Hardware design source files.

+-------+

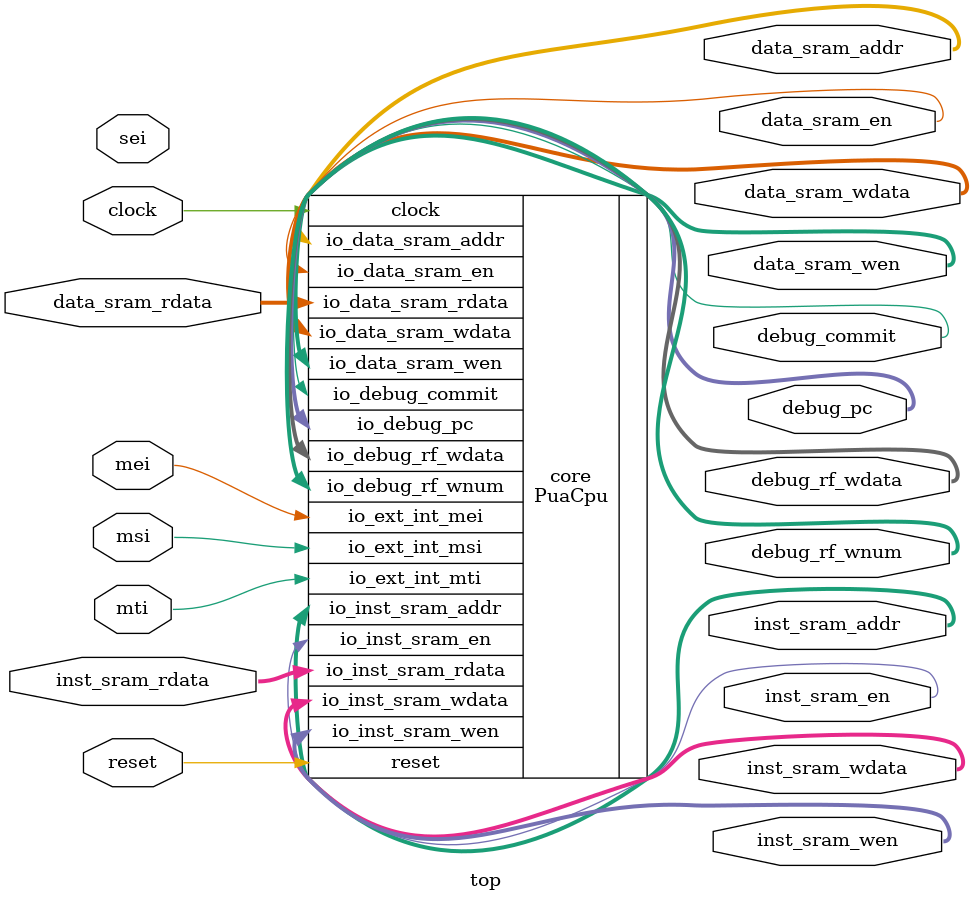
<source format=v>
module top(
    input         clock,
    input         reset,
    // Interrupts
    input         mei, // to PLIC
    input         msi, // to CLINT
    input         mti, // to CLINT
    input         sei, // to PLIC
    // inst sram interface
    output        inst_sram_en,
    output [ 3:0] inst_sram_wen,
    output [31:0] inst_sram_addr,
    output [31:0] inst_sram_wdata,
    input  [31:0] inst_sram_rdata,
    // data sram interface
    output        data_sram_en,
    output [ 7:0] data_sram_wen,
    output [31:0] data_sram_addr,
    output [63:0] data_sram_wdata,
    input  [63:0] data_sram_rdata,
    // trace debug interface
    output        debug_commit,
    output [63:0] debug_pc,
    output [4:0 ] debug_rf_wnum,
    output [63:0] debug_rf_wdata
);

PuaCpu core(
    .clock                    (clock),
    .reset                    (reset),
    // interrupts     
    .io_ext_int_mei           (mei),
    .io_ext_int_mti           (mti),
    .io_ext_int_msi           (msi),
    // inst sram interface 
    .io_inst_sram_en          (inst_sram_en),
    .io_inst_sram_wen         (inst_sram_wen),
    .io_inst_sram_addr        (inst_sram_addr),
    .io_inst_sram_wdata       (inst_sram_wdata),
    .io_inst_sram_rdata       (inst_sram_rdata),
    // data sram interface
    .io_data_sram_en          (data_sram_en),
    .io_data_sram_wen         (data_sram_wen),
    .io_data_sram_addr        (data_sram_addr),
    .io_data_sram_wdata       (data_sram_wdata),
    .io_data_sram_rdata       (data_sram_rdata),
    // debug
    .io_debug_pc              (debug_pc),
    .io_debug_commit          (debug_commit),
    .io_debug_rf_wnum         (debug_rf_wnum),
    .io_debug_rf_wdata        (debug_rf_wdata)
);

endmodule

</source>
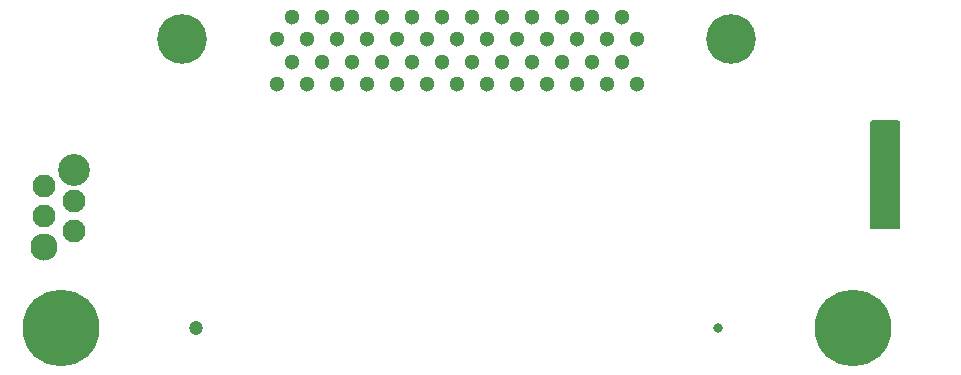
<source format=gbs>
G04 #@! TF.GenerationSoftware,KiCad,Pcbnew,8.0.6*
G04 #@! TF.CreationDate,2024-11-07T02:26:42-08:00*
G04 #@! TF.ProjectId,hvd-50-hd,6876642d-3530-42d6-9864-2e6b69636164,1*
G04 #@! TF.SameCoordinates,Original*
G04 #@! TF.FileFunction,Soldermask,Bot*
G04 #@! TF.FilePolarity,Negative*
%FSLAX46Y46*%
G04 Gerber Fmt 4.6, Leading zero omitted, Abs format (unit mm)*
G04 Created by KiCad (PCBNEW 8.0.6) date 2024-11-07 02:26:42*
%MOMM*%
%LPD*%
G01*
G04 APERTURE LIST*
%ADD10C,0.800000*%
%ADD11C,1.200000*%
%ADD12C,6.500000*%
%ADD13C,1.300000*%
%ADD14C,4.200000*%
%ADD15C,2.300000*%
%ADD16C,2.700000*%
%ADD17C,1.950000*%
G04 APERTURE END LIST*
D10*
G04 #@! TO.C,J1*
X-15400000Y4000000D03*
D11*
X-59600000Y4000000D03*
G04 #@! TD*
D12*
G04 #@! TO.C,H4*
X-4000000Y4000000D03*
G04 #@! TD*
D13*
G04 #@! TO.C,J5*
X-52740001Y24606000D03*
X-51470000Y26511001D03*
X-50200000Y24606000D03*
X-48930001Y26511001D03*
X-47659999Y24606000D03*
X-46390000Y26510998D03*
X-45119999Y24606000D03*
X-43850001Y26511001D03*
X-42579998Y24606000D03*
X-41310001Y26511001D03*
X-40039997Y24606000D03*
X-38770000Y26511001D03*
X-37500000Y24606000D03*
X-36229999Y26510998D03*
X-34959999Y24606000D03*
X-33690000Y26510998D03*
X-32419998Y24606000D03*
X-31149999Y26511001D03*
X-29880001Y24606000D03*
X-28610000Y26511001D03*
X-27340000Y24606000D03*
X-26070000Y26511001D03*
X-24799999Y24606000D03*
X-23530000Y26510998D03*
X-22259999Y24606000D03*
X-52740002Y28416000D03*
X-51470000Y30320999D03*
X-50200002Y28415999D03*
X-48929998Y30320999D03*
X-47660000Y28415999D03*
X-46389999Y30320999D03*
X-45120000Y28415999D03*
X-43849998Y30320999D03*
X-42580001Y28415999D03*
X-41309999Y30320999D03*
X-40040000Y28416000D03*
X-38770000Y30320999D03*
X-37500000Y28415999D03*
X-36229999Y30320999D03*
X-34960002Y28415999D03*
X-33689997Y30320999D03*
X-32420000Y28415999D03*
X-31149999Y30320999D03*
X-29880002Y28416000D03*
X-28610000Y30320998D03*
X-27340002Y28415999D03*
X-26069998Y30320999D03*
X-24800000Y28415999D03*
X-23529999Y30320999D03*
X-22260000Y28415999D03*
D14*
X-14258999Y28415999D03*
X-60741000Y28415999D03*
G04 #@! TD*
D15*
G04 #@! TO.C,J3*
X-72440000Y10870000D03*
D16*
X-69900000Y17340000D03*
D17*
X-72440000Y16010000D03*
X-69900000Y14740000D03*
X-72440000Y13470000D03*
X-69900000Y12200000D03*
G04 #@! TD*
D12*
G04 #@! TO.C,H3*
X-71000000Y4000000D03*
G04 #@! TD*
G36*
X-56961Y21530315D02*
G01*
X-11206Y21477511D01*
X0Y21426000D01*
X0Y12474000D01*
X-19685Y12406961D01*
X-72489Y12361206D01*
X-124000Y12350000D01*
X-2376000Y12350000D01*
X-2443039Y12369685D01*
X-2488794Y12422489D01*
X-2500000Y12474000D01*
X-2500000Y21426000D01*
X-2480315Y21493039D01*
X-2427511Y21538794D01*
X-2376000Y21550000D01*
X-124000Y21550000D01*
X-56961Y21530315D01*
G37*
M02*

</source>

+-------+

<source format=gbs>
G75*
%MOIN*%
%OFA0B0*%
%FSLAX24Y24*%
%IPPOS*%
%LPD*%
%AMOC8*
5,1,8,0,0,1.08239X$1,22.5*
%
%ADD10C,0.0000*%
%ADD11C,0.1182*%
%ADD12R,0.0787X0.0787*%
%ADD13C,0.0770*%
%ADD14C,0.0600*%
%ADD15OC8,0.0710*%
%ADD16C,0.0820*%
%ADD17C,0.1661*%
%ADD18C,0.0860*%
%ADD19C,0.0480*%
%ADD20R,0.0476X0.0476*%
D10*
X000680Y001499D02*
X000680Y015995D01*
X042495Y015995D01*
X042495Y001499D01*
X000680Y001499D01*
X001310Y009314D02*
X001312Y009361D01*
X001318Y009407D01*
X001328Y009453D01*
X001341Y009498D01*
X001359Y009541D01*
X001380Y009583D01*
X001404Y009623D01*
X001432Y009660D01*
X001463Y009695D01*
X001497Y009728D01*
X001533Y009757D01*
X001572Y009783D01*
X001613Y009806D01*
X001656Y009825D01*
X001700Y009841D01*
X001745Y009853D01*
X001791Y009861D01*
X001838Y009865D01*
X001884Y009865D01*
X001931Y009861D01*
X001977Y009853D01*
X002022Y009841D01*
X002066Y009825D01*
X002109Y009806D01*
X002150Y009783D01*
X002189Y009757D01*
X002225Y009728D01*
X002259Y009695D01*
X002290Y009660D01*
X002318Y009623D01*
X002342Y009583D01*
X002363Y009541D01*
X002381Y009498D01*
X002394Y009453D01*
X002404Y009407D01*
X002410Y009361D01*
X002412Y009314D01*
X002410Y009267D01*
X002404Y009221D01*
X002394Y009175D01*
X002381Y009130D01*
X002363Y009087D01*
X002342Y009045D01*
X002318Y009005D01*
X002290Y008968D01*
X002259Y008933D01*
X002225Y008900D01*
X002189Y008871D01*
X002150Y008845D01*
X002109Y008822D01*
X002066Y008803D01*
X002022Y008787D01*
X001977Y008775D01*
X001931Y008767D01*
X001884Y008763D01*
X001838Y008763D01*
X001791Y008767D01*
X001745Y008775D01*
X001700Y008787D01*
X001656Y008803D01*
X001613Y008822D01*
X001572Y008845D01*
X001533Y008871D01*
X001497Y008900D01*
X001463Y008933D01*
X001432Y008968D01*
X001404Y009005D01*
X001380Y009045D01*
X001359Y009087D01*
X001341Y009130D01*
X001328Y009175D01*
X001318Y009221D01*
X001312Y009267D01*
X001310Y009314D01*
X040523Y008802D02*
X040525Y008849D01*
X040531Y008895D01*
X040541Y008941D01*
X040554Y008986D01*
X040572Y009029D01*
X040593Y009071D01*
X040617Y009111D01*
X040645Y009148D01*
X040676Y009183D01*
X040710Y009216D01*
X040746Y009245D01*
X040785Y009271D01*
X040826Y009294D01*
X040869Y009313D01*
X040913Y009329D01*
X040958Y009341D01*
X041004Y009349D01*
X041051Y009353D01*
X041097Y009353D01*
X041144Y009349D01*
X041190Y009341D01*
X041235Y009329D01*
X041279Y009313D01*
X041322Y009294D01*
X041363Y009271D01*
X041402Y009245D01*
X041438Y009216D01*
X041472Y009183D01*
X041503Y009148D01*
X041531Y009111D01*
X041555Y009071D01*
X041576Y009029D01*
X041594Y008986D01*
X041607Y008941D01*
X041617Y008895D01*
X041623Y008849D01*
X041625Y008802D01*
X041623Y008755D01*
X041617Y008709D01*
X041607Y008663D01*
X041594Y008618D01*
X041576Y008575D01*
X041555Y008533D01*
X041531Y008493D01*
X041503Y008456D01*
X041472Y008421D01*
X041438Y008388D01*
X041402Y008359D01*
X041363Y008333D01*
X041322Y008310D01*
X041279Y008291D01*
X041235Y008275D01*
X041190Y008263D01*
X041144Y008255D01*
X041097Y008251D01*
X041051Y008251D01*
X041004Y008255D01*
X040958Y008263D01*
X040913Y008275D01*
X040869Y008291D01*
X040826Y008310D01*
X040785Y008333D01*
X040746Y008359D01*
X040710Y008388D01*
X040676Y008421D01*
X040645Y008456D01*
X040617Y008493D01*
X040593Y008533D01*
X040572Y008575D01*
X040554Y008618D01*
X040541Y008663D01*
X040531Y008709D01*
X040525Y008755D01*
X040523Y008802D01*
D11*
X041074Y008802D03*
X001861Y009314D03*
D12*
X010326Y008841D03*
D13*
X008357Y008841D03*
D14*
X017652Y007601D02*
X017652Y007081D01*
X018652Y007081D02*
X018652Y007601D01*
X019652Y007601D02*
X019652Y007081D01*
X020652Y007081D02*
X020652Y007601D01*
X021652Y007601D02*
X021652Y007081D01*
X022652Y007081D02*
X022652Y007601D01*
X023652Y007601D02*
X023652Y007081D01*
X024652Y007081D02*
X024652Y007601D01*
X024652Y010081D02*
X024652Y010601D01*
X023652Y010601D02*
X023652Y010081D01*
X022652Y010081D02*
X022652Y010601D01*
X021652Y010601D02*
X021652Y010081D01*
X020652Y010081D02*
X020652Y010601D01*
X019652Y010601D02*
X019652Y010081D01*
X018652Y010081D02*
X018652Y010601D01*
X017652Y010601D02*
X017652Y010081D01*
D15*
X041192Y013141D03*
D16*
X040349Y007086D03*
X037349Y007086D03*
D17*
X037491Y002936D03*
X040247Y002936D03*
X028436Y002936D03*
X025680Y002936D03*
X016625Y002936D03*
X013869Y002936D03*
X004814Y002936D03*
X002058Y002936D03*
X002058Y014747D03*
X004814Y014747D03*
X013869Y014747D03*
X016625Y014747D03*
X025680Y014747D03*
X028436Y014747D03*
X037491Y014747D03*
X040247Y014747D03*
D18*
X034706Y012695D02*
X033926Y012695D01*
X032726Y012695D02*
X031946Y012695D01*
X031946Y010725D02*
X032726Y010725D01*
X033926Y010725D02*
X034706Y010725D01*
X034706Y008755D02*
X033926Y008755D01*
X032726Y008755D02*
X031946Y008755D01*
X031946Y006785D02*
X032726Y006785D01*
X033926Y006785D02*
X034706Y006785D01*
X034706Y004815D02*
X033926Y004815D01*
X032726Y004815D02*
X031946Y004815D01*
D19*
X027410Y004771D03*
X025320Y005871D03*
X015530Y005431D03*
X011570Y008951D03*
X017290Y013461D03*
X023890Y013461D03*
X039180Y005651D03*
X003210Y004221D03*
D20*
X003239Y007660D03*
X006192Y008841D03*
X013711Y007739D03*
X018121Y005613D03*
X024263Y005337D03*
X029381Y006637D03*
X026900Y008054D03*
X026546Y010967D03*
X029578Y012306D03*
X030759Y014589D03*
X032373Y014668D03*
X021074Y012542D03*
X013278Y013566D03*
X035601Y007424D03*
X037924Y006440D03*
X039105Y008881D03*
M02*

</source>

+-------+

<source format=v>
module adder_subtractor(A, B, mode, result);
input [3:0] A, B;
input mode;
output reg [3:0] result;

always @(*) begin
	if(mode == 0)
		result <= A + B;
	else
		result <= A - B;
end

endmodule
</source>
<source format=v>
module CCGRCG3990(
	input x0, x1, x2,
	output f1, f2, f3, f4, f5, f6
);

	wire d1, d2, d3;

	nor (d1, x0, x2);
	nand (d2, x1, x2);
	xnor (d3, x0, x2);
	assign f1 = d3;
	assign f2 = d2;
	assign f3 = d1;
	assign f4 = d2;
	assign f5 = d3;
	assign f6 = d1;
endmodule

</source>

+-------+

PROBLEM TO WORK ON.
If a line in the records contains the word "input", copy it.

EXPECTED ANSWER.
    input         clock,
    input         reset,
    input         mei, // to PLIC
    input         msi, // to CLINT
    input         mti, // to CLINT
    input         sei, // to PLIC
    input  [31:0] inst_sram_rdata,
    input  [63:0] data_sram_rdata,
input [3:0] A, B;
input mode;
	input x0, x1, x2,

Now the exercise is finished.